┌─ TASK INPUT
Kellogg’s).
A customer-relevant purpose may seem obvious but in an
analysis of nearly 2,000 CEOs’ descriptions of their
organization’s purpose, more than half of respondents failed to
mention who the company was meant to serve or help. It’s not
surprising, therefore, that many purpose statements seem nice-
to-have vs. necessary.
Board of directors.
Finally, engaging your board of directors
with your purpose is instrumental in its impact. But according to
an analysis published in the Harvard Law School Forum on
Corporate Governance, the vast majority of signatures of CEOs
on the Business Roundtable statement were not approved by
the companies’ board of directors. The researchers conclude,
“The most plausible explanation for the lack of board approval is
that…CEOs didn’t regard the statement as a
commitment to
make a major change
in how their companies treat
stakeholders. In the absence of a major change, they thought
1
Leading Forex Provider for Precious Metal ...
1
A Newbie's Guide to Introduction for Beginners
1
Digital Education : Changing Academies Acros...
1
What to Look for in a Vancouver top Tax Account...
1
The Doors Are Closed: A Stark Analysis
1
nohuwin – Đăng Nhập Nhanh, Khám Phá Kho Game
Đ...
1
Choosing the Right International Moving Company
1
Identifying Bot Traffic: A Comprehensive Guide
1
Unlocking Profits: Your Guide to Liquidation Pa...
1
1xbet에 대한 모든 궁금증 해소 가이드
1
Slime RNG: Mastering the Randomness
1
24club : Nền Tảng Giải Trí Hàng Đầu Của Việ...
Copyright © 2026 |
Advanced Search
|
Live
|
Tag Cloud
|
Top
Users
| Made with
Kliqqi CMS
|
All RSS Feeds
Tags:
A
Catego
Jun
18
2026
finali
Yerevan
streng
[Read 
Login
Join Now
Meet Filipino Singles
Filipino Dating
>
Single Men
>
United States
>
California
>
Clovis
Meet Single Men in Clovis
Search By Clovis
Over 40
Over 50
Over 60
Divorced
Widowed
└─
**TASK OBJECTIVE**: The entries above are to be output exactly as they appear.

**RESPONSE**:
Kellogg’s).
A customer-relevant purpose may seem obvious but in an
analysis of nearly 2,000 CEOs’ descriptions of their
organization’s purpose, more than half of respondents failed to
mention who the company was meant to serve or help. It’s not
surprising, therefore, that many purpose statements seem nice-
to-have vs. necessary.
Board of directors.
Finally, engaging your board of directors
with your purpose is instrumental in its impact. But according to
an analysis published in the Harvard Law School Forum on
Corporate Governance, the vast majority of signatures of CEOs
on the Business Roundtable statement were not approved by
the companies’ board of directors. The researchers conclude,
“The most plausible explanation for the lack of board approval is
that…CEOs didn’t regard the statement as a
commitment to
make a major change
in how their companies treat
stakeholders. In the absence of a major change, they thought
1
Leading Forex Provider for Precious Metal ...
1
A Newbie's Guide to Introduction for Beginners
1
Digital Education : Changing Academies Acros...
1
What to Look for in a Vancouver top Tax Account...
1
The Doors Are Closed: A Stark Analysis
1
nohuwin – Đăng Nhập Nhanh, Khám Phá Kho Game
Đ...
1
Choosing the Right International Moving Company
1
Identifying Bot Traffic: A Comprehensive Guide
1
Unlocking Profits: Your Guide to Liquidation Pa...
1
1xbet에 대한 모든 궁금증 해소 가이드
1
Slime RNG: Mastering the Randomness
1
24club : Nền Tảng Giải Trí Hàng Đầu Của Việ...
Copyright © 2026 |
Advanced Search
|
Live
|
Tag Cloud
|
Top
Users
| Made with
Kliqqi CMS
|
All RSS Feeds
Tags:
A
Catego
Jun
18
2026
finali
Yerevan
streng
[Read 
Login
Join Now
Meet Filipino Singles
Filipino Dating
>
Single Men
>
United States
>
California
>
Clovis
Meet Single Men in Clovis
Search By Clovis
Over 40
Over 50
Over 60
Divorced
Widowed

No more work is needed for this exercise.